Please answer these from the basketball league notes below, one per line:
(a) Whom did the Allentown Jets sign as coach, and for how long?
(b) How much was the Camden franchise fined?
(c) What caused the league to postpone its collegiate draft?

_Excerpt to read:_
###

Regular season standings

Notes and events
At the league's annual meeting during the offseason before the 1961–62 season a proposal to relocate the Baltimore franchise to New England was to be proposed. The potential move would have been to either Bridgeport or Milton, Connecticut as facilitated by the prospective owner, Herb Kables. The proposal was ultimately rejected.
The league postponed its collegiate draft due to the 1961 NCAA University Division men's basketball gambling scandal.
Rules were adopted before the 1961–62 season to mirror the rules of the National Basketball Association (NBA).
The Allentown Jets announced they had signed Andrew "Fuzzy" Levane to a one-year contract as coach in September 1961.
In October 1961, the EPBL passed a resolution that would give a lifetime ban to any player who left an EPBL team for another league. The rule came in response to players who left the league the fledgling American Basketball League (ABL).
In December 1961, a "State Basketball Championship" for Pennsylvania was proposed by Pittsburgh Rens owner Lenny Litman between his ABL team, the NBA Philadelphia Warriors and the EPBL Sunbury Mercuries.
EPBL president Harry Rudolph announced that the Camden franchise had been fined $150 for failing to have the required seven players in uniform for a game on January 27, 1962 in which Camden lost to Williamsport 153–126. According to the Associated Press several Camden players were delayed by car trouble forcing the team to play with six players.

###

_Material supplied:_
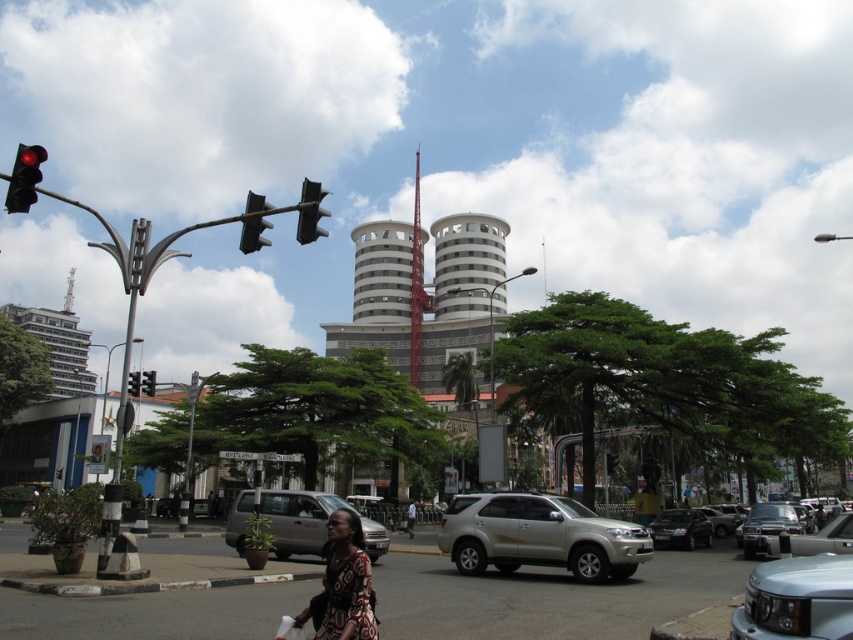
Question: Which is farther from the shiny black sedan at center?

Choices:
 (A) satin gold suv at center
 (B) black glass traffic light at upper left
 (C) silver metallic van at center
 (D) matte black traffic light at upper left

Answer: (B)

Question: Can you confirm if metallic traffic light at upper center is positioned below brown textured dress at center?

###

_Exercise solution:_
(a) Andrew "Fuzzy" Levane, on a one-year contract.
(b) $150.
(c) The 1961 NCAA University Division men's basketball gambling scandal.